Problem statement – Could you print each entry below verbatim while omitting the pictures?

Stored data entries
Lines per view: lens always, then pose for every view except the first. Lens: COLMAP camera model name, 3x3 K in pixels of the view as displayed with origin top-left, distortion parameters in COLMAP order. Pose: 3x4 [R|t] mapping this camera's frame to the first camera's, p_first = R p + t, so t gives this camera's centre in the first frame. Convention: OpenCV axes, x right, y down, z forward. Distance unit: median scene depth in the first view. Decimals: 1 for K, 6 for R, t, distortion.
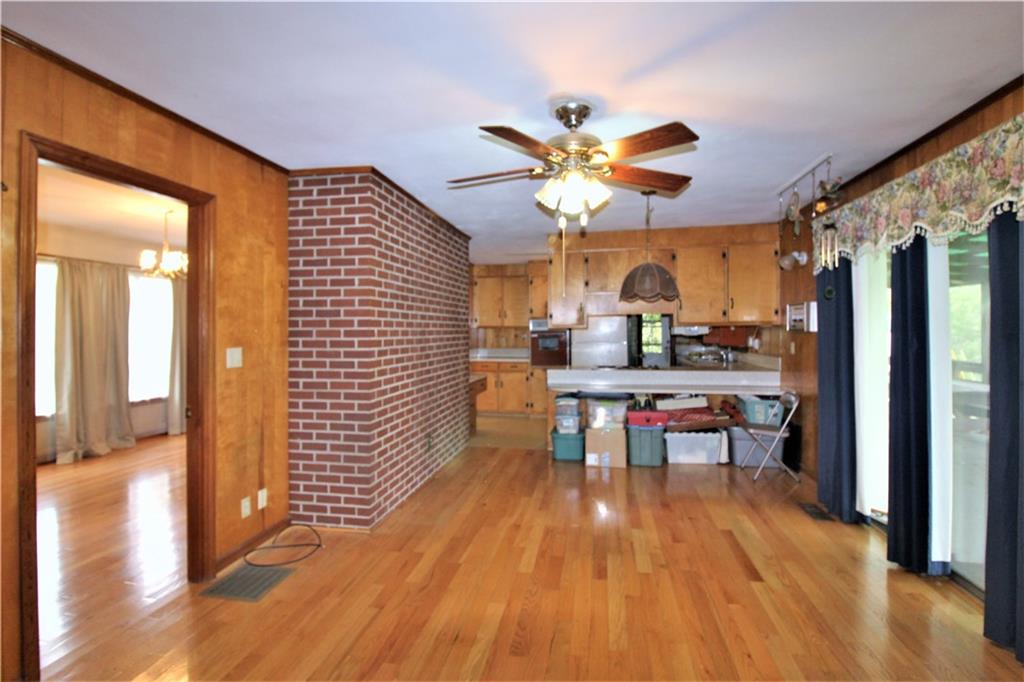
lens RADIAL K [[488.4, 0, 508.9], [0, 488.4, 327.4], [0, 0, 1]] dist [0.000197, -0.015496]
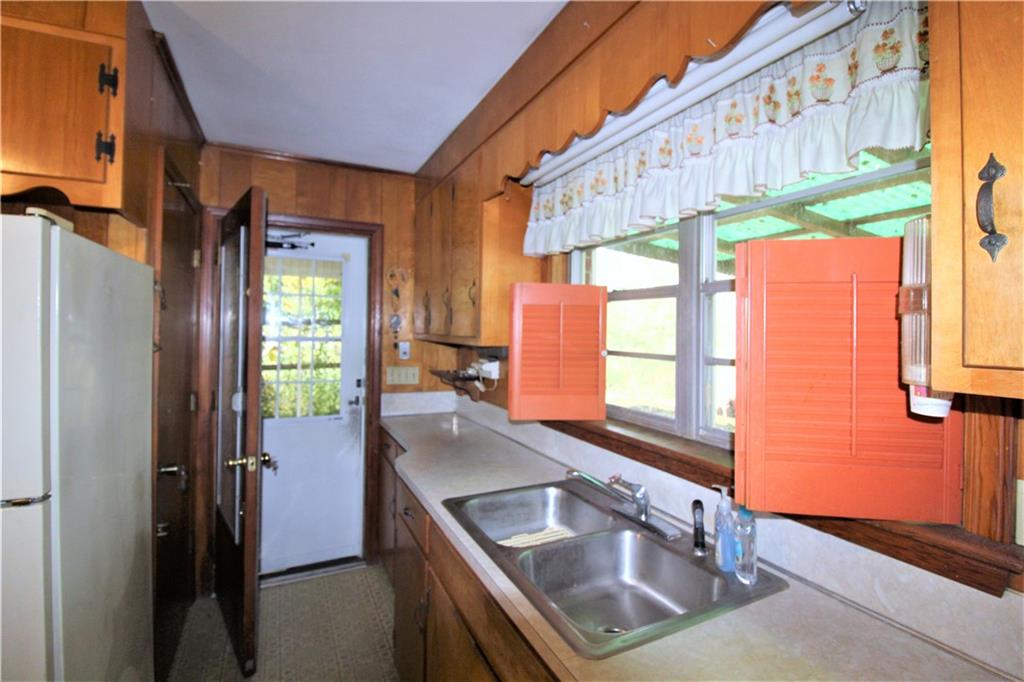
lens RADIAL K [[473.0, 0, 509.2], [0, 473.0, 326.1], [0, 0, 1]] dist [-0.000507, -0.013820]
pose [[0.810878, 0.023002, 0.584763, 0.512901], [-0.020314, 0.999731, -0.011156, -0.020909], [-0.584863, -0.002832, 0.811127, 1.592787]]
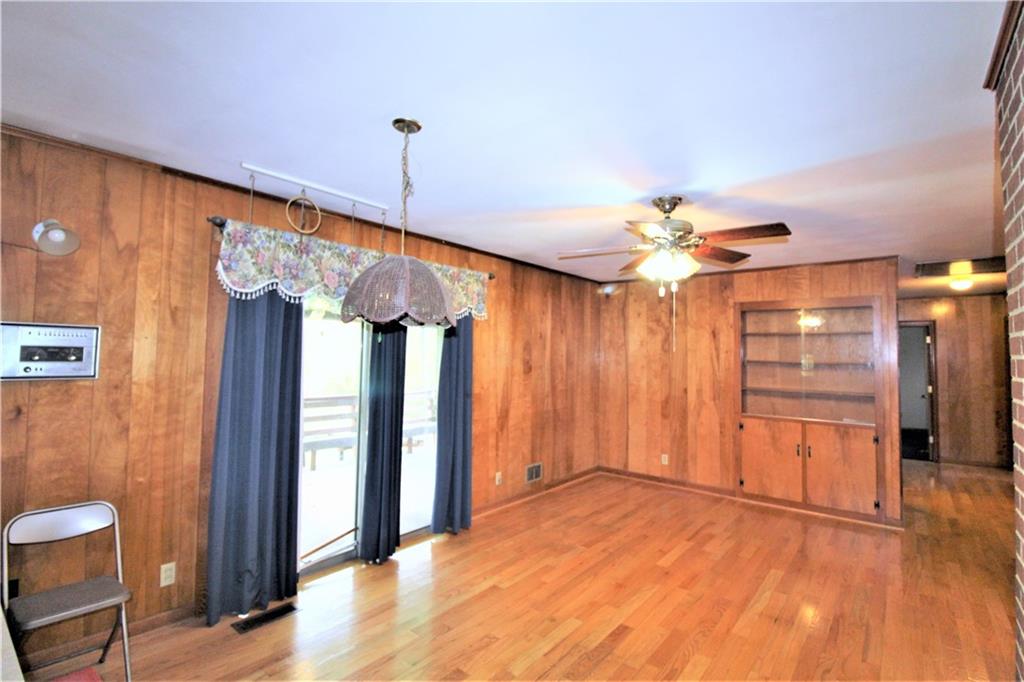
lens RADIAL K [[488.4, 0, 508.9], [0, 488.4, 327.4], [0, 0, 1]] dist [0.000197, -0.015496]
pose [[-0.881260, 0.013128, 0.472449, -0.057500], [-0.016846, 0.998106, -0.059158, -0.028527], [-0.472331, -0.060092, -0.879371, 1.422265]]
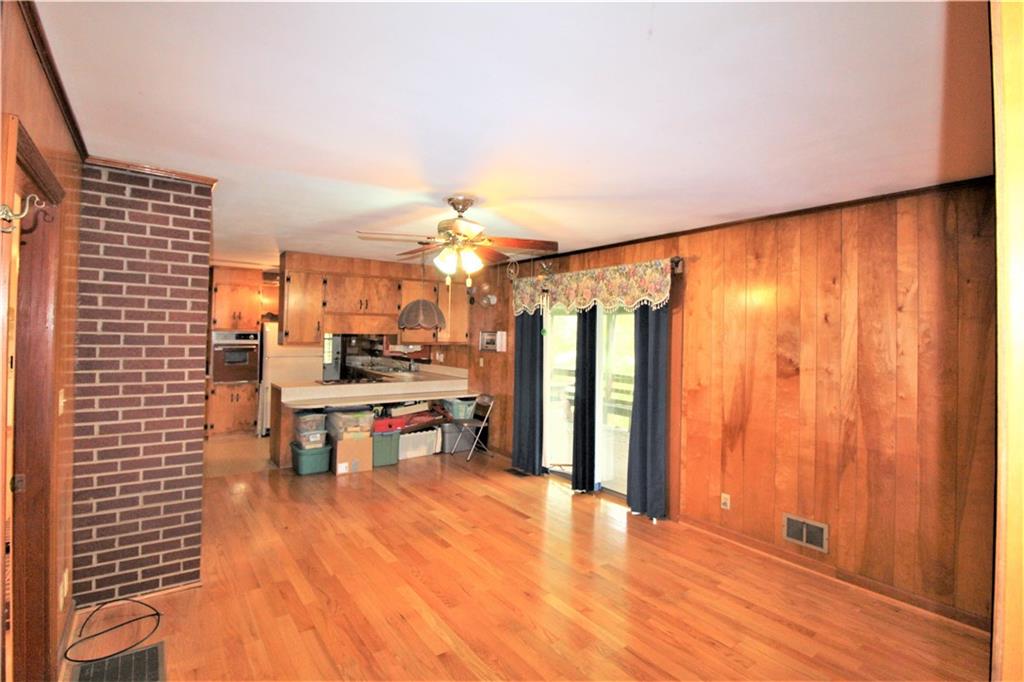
lens RADIAL K [[488.4, 0, 508.9], [0, 488.4, 327.4], [0, 0, 1]] dist [0.000197, -0.015496]
pose [[0.684999, 0.029163, 0.727960, -0.476521], [-0.026209, 0.999538, -0.015381, -0.046706], [-0.728072, -0.008543, 0.685447, -0.019474]]
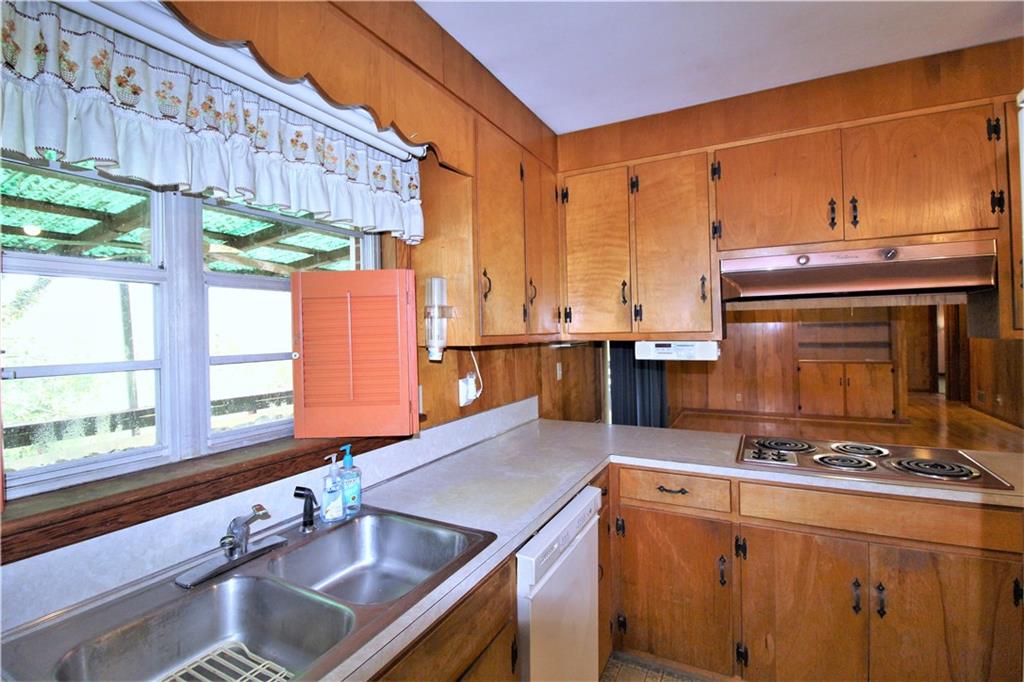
lens RADIAL K [[473.0, 0, 509.2], [0, 473.0, 326.1], [0, 0, 1]] dist [-0.000507, -0.013820]
pose [[-0.954893, 0.028831, 0.295547, 0.563168], [0.024959, 0.999546, -0.016864, -0.015047], [-0.295899, -0.008727, -0.955179, 2.065009]]
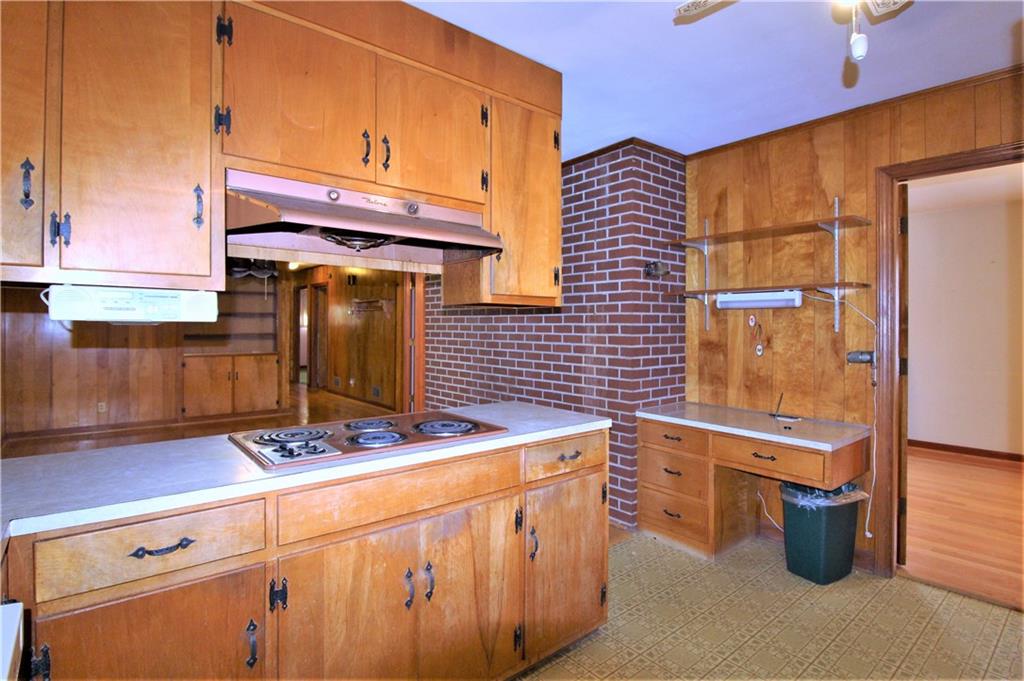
lens RADIAL K [[511.7, 0, 510.5], [0, 511.7, 325.7], [0, 0, 1]] dist [0.003769, -0.016171]
pose [[-0.636391, 0.002224, -0.771363, 0.652371], [0.004284, 0.999991, -0.000652, 0.026343], [0.771355, -0.003720, -0.636395, 1.878084]]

Output below –
Lines per view: lens always, then pose for every view except the first. Lens: COLMAP camera model name, 3x3 K in pixels of the view as displayed with origin top-left, distortion parameters in COLMAP order. Pose: 3x4 [R|t] mapping this camera's frame to the first camera's, p_first = R p + t, so t gives this camera's centre in the first frame. Convention: OpenCV axes, x right, y down, z forward. Distance unit: median scene depth in the first view. Decimals: 1 for K, 6 for R, t, distortion.
lens RADIAL K [[488.4, 0, 508.9], [0, 488.4, 327.4], [0, 0, 1]] dist [0.000197, -0.015496]
lens RADIAL K [[473.0, 0, 509.2], [0, 473.0, 326.1], [0, 0, 1]] dist [-0.000507, -0.013820]
pose [[0.810878, 0.023002, 0.584763, 0.512901], [-0.020314, 0.999731, -0.011156, -0.020909], [-0.584863, -0.002832, 0.811127, 1.592787]]
lens RADIAL K [[488.4, 0, 508.9], [0, 488.4, 327.4], [0, 0, 1]] dist [0.000197, -0.015496]
pose [[-0.881260, 0.013128, 0.472449, -0.057500], [-0.016846, 0.998106, -0.059158, -0.028527], [-0.472331, -0.060092, -0.879371, 1.422265]]
lens RADIAL K [[488.4, 0, 508.9], [0, 488.4, 327.4], [0, 0, 1]] dist [0.000197, -0.015496]
pose [[0.684999, 0.029163, 0.727960, -0.476521], [-0.026209, 0.999538, -0.015381, -0.046706], [-0.728072, -0.008543, 0.685447, -0.019474]]
lens RADIAL K [[473.0, 0, 509.2], [0, 473.0, 326.1], [0, 0, 1]] dist [-0.000507, -0.013820]
pose [[-0.954893, 0.028831, 0.295547, 0.563168], [0.024959, 0.999546, -0.016864, -0.015047], [-0.295899, -0.008727, -0.955179, 2.065009]]
lens RADIAL K [[511.7, 0, 510.5], [0, 511.7, 325.7], [0, 0, 1]] dist [0.003769, -0.016171]
pose [[-0.636391, 0.002224, -0.771363, 0.652371], [0.004284, 0.999991, -0.000652, 0.026343], [0.771355, -0.003720, -0.636395, 1.878084]]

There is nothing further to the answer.